Sadly, this generalizes by a sort of proof by induction. If crime N will always be (defect, defect), then crime N-1 should also always be (defect, defect), which means we should defect on all of the hundred crimes in our spree.
This feat of reasoning has limited value in real life, where perfectly rational immortal criminals rarely plot in smoke-filled rooms to commit exactly one hundred crimes together; criminals who are uncertain exactly when their crime sprees will come to a close still have incentive to cooperate. But it still looks like we're going to need a better solution than simply iterating the dilemma. The next post will discuss possibilities for such a solution.
Since this is an introduction, you should emphasize that the prisoner's dilemma is about utilons and not years in jail or dollars or whatever. This is usually approximated by indicating that the two agents are perfectly self-interested and don't care about the other player at all, but people tend to reject this for one reason or another. In any case that is the point of Eliezer's essay The True Prisoner's Dilemma, so you could link to that as well.
What's the benefit of using decisions trees over a table here? It seems to me it just forces you to keep clarifying about the impression they give that the second decision happens after the first and in knowledge of the first. Which was true last time you used decision trees (the chess example) so if anyone actually new to these ideas and needing to think about them is reading this, they might find that confusing.
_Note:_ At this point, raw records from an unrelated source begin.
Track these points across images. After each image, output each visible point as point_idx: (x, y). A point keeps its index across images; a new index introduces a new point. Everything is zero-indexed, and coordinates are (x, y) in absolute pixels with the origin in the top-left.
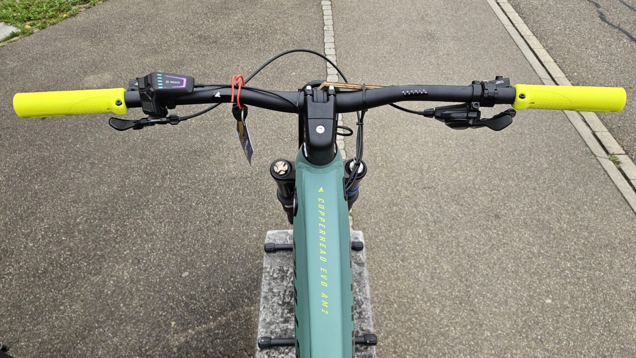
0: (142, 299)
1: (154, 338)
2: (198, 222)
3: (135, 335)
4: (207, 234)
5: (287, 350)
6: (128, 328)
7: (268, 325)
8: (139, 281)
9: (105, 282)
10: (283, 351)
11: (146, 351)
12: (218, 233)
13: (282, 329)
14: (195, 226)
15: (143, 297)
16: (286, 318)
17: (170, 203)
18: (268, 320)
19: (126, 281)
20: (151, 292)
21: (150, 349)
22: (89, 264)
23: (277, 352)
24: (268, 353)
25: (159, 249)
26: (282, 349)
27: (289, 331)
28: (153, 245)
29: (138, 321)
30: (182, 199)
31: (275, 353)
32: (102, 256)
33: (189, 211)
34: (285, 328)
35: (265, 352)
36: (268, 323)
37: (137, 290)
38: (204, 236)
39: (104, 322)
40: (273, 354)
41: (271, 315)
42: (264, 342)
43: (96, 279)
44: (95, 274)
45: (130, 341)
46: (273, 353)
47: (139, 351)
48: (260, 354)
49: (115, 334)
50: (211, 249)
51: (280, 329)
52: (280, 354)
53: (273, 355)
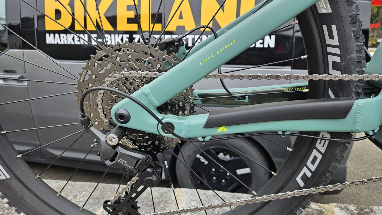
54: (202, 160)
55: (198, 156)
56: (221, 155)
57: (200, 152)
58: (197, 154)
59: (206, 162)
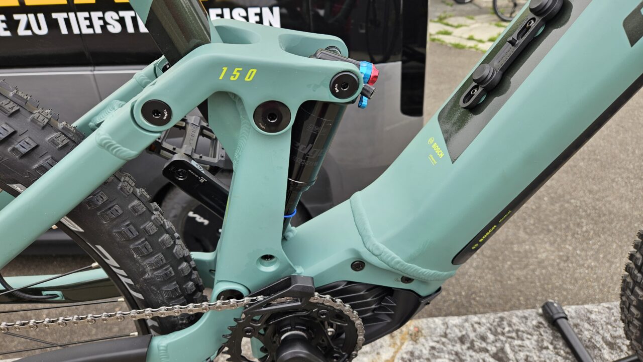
0: (526, 278)
1: (490, 302)
3: (484, 284)
5: (562, 352)
6: (489, 276)
7: (585, 318)
8: (544, 268)
9: (524, 242)
10: (558, 346)
11: (474, 299)
13: (593, 341)
15: (529, 277)
16: (615, 344)
18: (593, 317)
19: (537, 258)
20: (540, 282)
21: (477, 302)
22: (534, 225)
23: (551, 338)
24: (541, 325)
25: (595, 274)
26: (560, 344)
27: (596, 351)
28: (596, 266)
29: (501, 282)
31: (547, 335)
32: (549, 231)
34: (598, 345)
35: (541, 320)
36: (589, 318)
37: (534, 271)
39: (484, 255)
40: (544, 331)
41: (604, 319)
42: (555, 307)
43: (522, 234)
44: (527, 233)
45: (477, 282)
46: (547, 333)
47: (470, 292)
48: (534, 314)
49: (477, 268)
51: (592, 338)
52: (552, 344)
53: (543, 333)
54: (199, 219)
55: (191, 214)
57: (193, 209)
58: (188, 212)
59: (206, 222)
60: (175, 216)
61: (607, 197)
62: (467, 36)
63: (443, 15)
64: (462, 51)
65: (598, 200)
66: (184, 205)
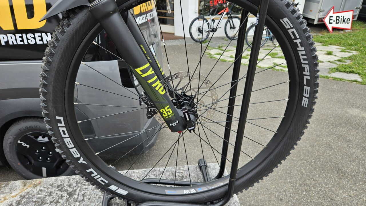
2: (274, 187)
4: (266, 194)
12: (269, 201)
14: (270, 186)
17: (282, 168)
30: (290, 174)
33: (281, 179)
38: (263, 193)
50: (254, 200)
54: (24, 144)
55: (19, 142)
56: (40, 139)
57: (20, 139)
58: (18, 141)
59: (28, 146)
60: (11, 143)
61: (267, 134)
62: (229, 56)
63: (221, 45)
64: (224, 63)
65: (262, 136)
66: (15, 137)
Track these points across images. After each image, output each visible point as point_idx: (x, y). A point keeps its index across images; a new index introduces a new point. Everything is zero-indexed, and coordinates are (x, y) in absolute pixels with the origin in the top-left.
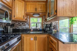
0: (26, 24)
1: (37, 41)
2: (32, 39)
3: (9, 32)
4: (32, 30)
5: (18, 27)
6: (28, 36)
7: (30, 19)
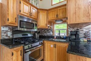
0: (50, 31)
1: (56, 49)
2: (52, 46)
3: (36, 37)
4: (55, 37)
5: (44, 34)
6: (49, 42)
7: (53, 25)
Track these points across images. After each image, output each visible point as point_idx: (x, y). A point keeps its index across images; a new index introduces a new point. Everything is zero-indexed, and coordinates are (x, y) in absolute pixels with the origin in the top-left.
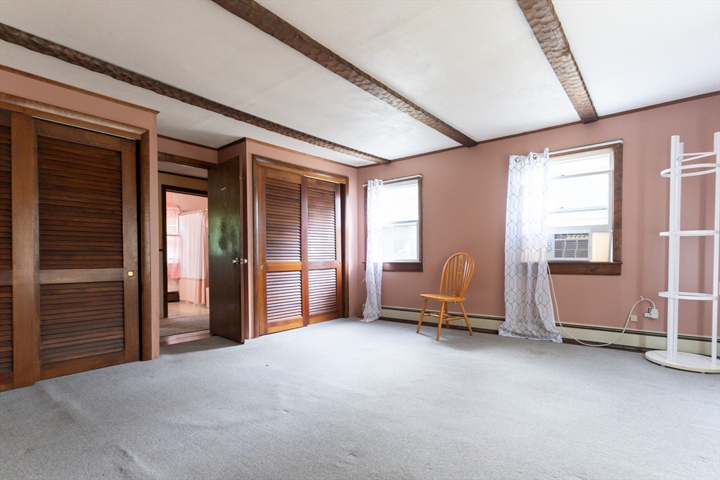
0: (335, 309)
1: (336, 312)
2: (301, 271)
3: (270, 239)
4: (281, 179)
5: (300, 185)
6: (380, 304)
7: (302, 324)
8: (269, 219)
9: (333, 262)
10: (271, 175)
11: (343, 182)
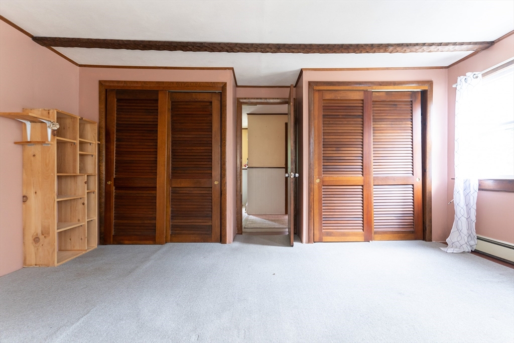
0: (412, 229)
1: (412, 232)
2: (362, 186)
3: (327, 155)
4: (339, 98)
5: (363, 100)
6: (475, 234)
7: (362, 238)
8: (326, 137)
9: (408, 177)
10: (328, 96)
11: (425, 88)
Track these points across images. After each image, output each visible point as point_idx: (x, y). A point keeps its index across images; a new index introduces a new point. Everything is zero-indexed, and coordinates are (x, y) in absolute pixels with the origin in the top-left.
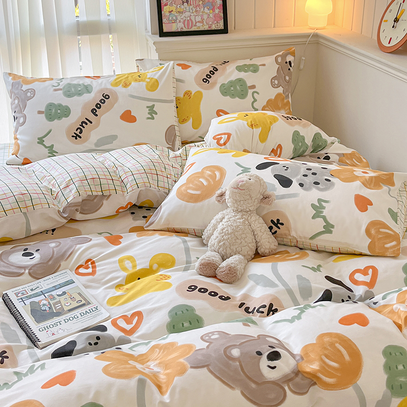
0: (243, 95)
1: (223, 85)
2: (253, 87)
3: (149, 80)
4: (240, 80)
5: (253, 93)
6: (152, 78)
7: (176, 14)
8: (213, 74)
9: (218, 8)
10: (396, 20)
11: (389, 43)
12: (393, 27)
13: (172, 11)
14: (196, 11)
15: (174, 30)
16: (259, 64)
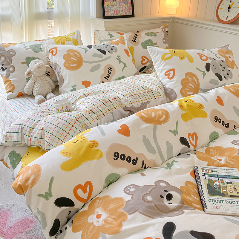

I chose to use trees to keep it consistent with the previous representation and to show the logical painfully clearly at each step. I figured that without actually showing how at each step you could eliminate some options as impossible, it would be harder for newbies to understand.
For a nice rephrasing that makes that clear, see the Chocolate Dilemma:
Is there a typo in the first diagram? The line with "Bob testifies against you" should have
(Alice -20, Bob 0)?
In the original problem you presented (the one without any further crimes), I don't think testifying is always the best option. As Alice, if you are both aware of your mutual rationality and know nothing about each other but that, wouldn't a better option be biased randomization? Consider the probability of Bob testifying against you to be 50% and calculate the optimal probabilities for your decision in order to minimize the number of years in prison (negative utility). You get a 7/13 chance of testifying against him. However, remember the other player is rational and that the game is symmetric, so he will also have the get the same probability as you. But, that being the case, you can no longer think his strategy will be to just "flip a coin". Naturally, you compute again, and again, ad infinitum. What you will find that the value quickly converges towards approximately 58.01% chance (more accurately, 58.01119204342238...%) of testifying against Bob (the same thing goes for him). This way, the overall expected utility is roughly -10.0958952, and no other strategy in the given setting (that I'm aware of) will lead to a greater value. If I made some mistake in my reasoning, please clarify. I am a little inexperienced in the subject and only started learning about game theory today.